Skills England aims to identify regional and sectoral shortages by working with the central government, local councils, educational and training institutions, businesses and trade unions. “Historically, there has also been a lack of join-up between skills and education policy and local and regional economic development, industrial strategy and workforce development,” said Lizzie Crowley.
“Skills England has the potential to address these weaknesses, by bringing together central and local government, businesses, training providers and trade unions to meet the skills needs of the next decade and ensuring alignment between the government’s industrial strategy and local skills and growth priorities,” she added.
Shoesmith said that while it’s still not fully clear how Skills England will work, the ambition to connect various parts of the system — and to focus on regional differences — is clearly something to welcome.
“The other emphasis of the remit for Skills England is to really look at the local and regional differences of the employment market and ensure that training adapts to deliver for that employment market,” she added.

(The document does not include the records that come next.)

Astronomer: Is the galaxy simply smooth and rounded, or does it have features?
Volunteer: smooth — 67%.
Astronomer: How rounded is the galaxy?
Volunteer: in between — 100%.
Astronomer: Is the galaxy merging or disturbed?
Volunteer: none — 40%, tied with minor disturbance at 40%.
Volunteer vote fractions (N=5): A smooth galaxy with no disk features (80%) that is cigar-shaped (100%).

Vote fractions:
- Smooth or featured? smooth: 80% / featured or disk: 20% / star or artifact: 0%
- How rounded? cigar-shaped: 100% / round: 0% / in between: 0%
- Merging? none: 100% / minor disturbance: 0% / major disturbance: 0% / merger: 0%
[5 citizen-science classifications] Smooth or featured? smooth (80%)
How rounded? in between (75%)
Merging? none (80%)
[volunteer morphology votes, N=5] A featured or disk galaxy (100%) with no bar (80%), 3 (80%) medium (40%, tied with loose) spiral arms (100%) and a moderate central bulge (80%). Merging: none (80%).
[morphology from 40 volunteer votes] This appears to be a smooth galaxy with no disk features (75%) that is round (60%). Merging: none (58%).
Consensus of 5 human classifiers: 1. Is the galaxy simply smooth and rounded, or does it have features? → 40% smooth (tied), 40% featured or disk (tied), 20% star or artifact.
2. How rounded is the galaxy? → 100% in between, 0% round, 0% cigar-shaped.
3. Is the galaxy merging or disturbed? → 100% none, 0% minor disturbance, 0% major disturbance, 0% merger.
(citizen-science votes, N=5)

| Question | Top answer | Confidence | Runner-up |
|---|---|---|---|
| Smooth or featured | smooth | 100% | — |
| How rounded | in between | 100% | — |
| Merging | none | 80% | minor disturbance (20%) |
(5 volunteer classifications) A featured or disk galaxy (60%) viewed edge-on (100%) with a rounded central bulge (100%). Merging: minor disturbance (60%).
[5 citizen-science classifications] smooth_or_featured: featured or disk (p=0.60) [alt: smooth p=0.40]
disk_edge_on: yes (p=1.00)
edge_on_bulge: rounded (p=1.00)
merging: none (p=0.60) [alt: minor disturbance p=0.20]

As the new system takes shape, many comparisons have been made with other countries’ training models, from the likes of South Korea and Canada to Germany’s vocational education system.
But Crowley said the key to Skills England’s future success may be to focus on what has happened in the UK over the years, to understand what works best.
“While there are excellent examples internationally, in my view we would do better from learning from our own past successes and failures in this space,” she said. “And building on that knowledge rather than cherry-picking from other countries, which are operating in very different historical, political and socioeconomic contexts.”